When a Twitter user shared a graphic casting doubt on the efficacy of anti-COVID travel restrictions in March 2020, Redfern replied that “there’s not enough data to back these numbers. We won’t have solid data for a year or more, at least. Listen to Dr. Fauci, and not some lawyer.”

“Listen to Dr. Fauci,” he also tweeted at conservative media personality Megyn Kelly, who had tweeted that she didn’t know where to turn for “real info on COVID.”

“Listen to this guy, and your doctor. That’s about it,” Redfern tweeted again, atop a video of Fauci giving a press conference about COVID.

His remarks sometimes set him in opposition to fellow conservatives. When medical personality Dr. Oz appeared on CNN to suggest that the country was overreacting to COVID in late March 2020, Redfern lambasted the soon-to-be GOP Senate candidate.

“Why is Dr. Oz still allowed to use the term doctor? He’s such a fraud,” Redfern wrote of Oz’s CNN appearance.

Even as Republican opinion began to turn against Fauci and anti-COVID measures in late April 2020, Redfern heaped praise on the NIAID leader, pointing to his previous Presidential Medal of Freedom. “It was for his work on HIV/AIDS,” Redfern noted. “We need more of Dr.
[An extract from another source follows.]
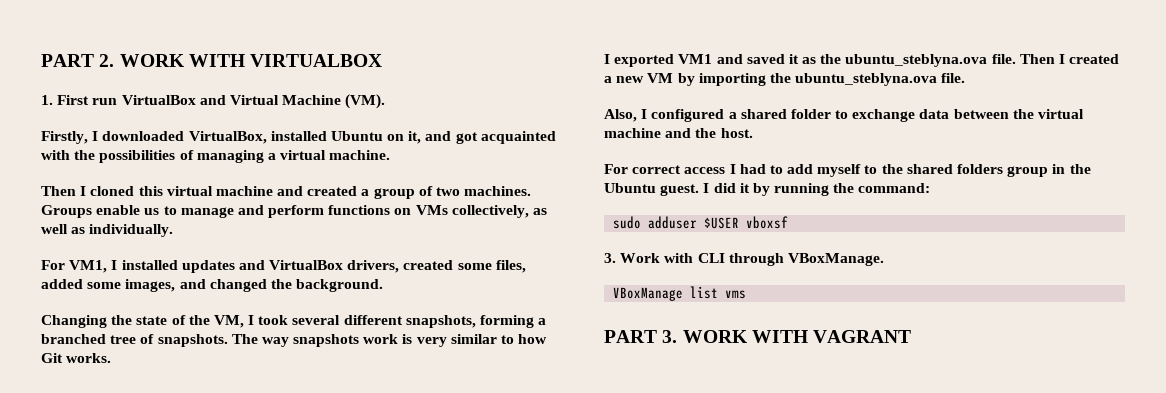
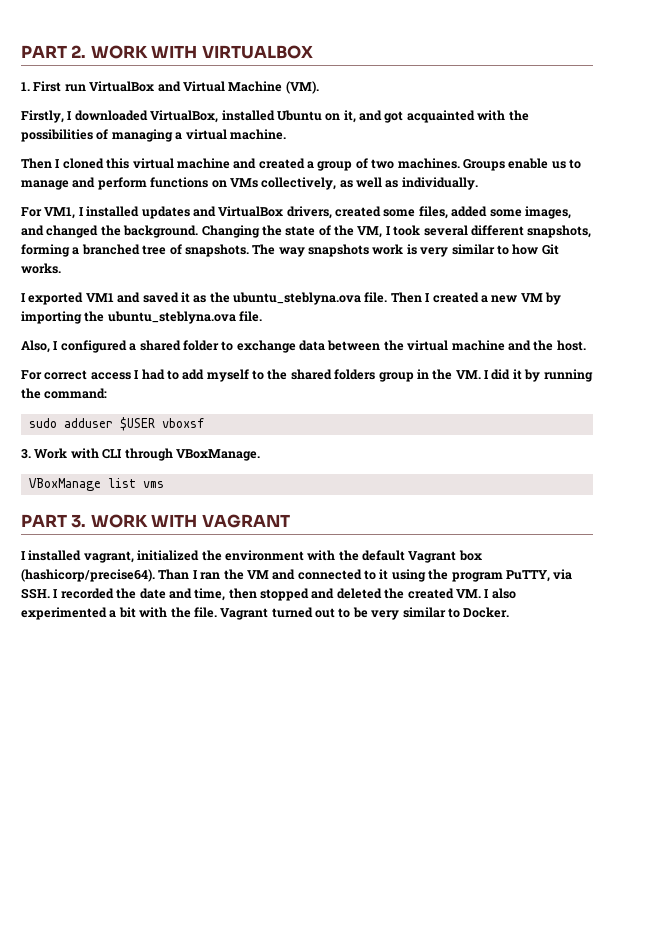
(384, 285) // -> (199, 231) none
[604,183,700,196] Ubuntu guest. -> [455,370,481,379] VM.
(912, 336) none -> [21,550,482,563] [21,569,573,582] [21,588,516,601] [21,607,510,620] // I installed vagrant, initialized the environment with the default Vagrant box (hashicorp/precise64). Than I ran the VM and connected to it using the program PuTTY, via SSH. I recorded the date and time, then stopped and deleted the created VM. I also experimented a bit with the file. Vagrant turned out to be very similar to Docker.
Fauci in this world.”

Redfern has previously deleted tweets that might have put him at odds with would-be DeSantis voters. After outreach from The Daily Beast last year, Redfern purged tweets critical of the far-right news channel One America News.

DeSantis’s presidential campaign, meanwhile, is reeling under revelations that a staffer produced a pro-DeSantis video that superimposed a Nazi symbol on DeSantis’s face. That staffer, speechwriter Nate Hochman, was fired last week. A Monday report by Semafor found that other DeSantis campaign staffers, including rapid response director Christina Pushaw, workshopped the video in a chat group (although at the time of the messages reviewed by Semafor, the video did not yet feature the Nazi symbol).